(Document images with source code)
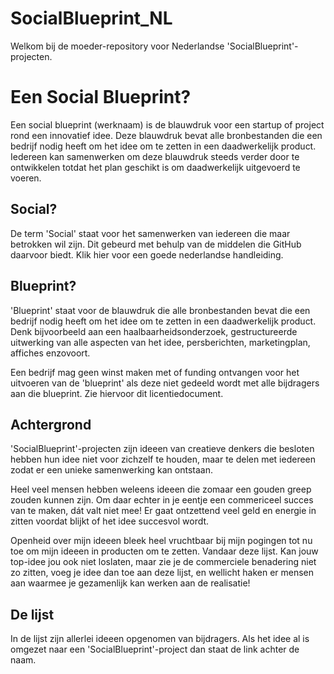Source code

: # SocialBlueprint_NL
Welkom bij de moeder-repository voor Nederlandse 'SocialBlueprint'-projecten. 

# Een Social Blueprint?
Een social blueprint (werknaam) is de blauwdruk voor een startup of project rond een innovatief idee. Deze blauwdruk bevat alle bronbestanden die een bedrijf nodig heeft om het idee om te zetten in een daadwerkelijk product. Iedereen kan samenwerken om deze blauwdruk steeds verder door te ontwikkelen totdat het plan geschikt is om daadwerkelijk uitgevoerd te voeren. 

## Social? 
De term 'Social' staat voor het samenwerken van iedereen die maar betrokken wil zijn. Dit gebeurd met behulp van de middelen die GitHub daarvoor biedt. Klik hier voor een goede nederlandse handleiding. 

## Blueprint? 
'Blueprint' staat voor de blauwdruk die alle bronbestanden bevat die een bedrijf nodig heeft om het idee om te zetten in een daadwerkelijk product. Denk bijvoorbeeld aan een haalbaarheidsonderzoek, gestructureerde uitwerking van alle aspecten van het idee, persberichten, marketingplan, affiches enzovoort. 

Een bedrijf mag geen winst maken met of funding ontvangen voor het uitvoeren van de 'blueprint' als deze niet gedeeld wordt met alle bijdragers aan die blueprint. Zie hiervoor dit licentiedocument. 

## Achtergrond
'SocialBlueprint'-projecten zijn ideeen van creatieve denkers die besloten hebben hun idee niet voor zichzelf te houden, maar te delen met iedereen zodat er een unieke samenwerking kan ontstaan. 

Heel veel mensen hebben weleens ideeen die zomaar een gouden greep zouden kunnen zijn. Om daar echter in je eentje een commericeel succes van te maken, dát valt niet mee! Er gaat ontzettend veel geld en energie in zitten voordat blijkt of het idee succesvol wordt. 

Openheid over mijn ideeen bleek heel vruchtbaar bij mijn pogingen tot nu toe om mijn ideeen in producten om te zetten. Vandaar deze lijst. Kan jouw top-idee jou ook niet loslaten, maar zie je de commerciele benadering niet zo zitten, voeg je idee dan toe aan deze lijst, en wellicht haken er mensen aan waarmee je gezamenlijk kan werken aan de realisatie! 

## De lijst 
In de lijst zijn allerlei ideeen opgenomen van bijdragers. Als het idee al is omgezet naar een 'SocialBlueprint'-project dan staat de link achter de naam.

## YOUR INSTRUCTIONS
Emit only the final stretch of the records: the line containing "Welkom bij de" through the end, each line exactly as it stands.

## ANSWER TO THE EXERCISE
Welkom bij de moeder-repository voor Nederlandse 'SocialBlueprint'-projecten. 

# Een Social Blueprint?
Een social blueprint (werknaam) is de blauwdruk voor een startup of project rond een innovatief idee. Deze blauwdruk bevat alle bronbestanden die een bedrijf nodig heeft om het idee om te zetten in een daadwerkelijk product. Iedereen kan samenwerken om deze blauwdruk steeds verder door te ontwikkelen totdat het plan geschikt is om daadwerkelijk uitgevoerd te voeren. 

## Social? 
De term 'Social' staat voor het samenwerken van iedereen die maar betrokken wil zijn. Dit gebeurd met behulp van de middelen die GitHub daarvoor biedt. Klik hier voor een goede nederlandse handleiding. 

## Blueprint? 
'Blueprint' staat voor de blauwdruk die alle bronbestanden bevat die een bedrijf nodig heeft om het idee om te zetten in een daadwerkelijk product. Denk bijvoorbeeld aan een haalbaarheidsonderzoek, gestructureerde uitwerking van alle aspecten van het idee, persberichten, marketingplan, affiches enzovoort. 

Een bedrijf mag geen winst maken met of funding ontvangen voor het uitvoeren van de 'blueprint' als deze niet gedeeld wordt met alle bijdragers aan die blueprint. Zie hiervoor dit licentiedocument. 

## Achtergrond
'SocialBlueprint'-projecten zijn ideeen van creatieve denkers die besloten hebben hun idee niet voor zichzelf te houden, maar te delen met iedereen zodat er een unieke samenwerking kan ontstaan. 

Heel veel mensen hebben weleens ideeen die zomaar een gouden greep zouden kunnen zijn. Om daar echter in je eentje een commericeel succes van te maken, dát valt niet mee! Er gaat ontzettend veel geld en energie in zitten voordat blijkt of het idee succesvol wordt. 

Openheid over mijn ideeen bleek heel vruchtbaar bij mijn pogingen tot nu toe om mijn ideeen in producten om te zetten. Vandaar deze lijst. Kan jouw top-idee jou ook niet loslaten, maar zie je de commerciele benadering niet zo zitten, voeg je idee dan toe aan deze lijst, en wellicht haken er mensen aan waarmee je gezamenlijk kan werken aan de realisatie! 

## De lijst 
In de lijst zijn allerlei ideeen opgenomen van bijdragers. Als het idee al is omgezet naar een 'SocialBlueprint'-project dan staat de link achter de naam.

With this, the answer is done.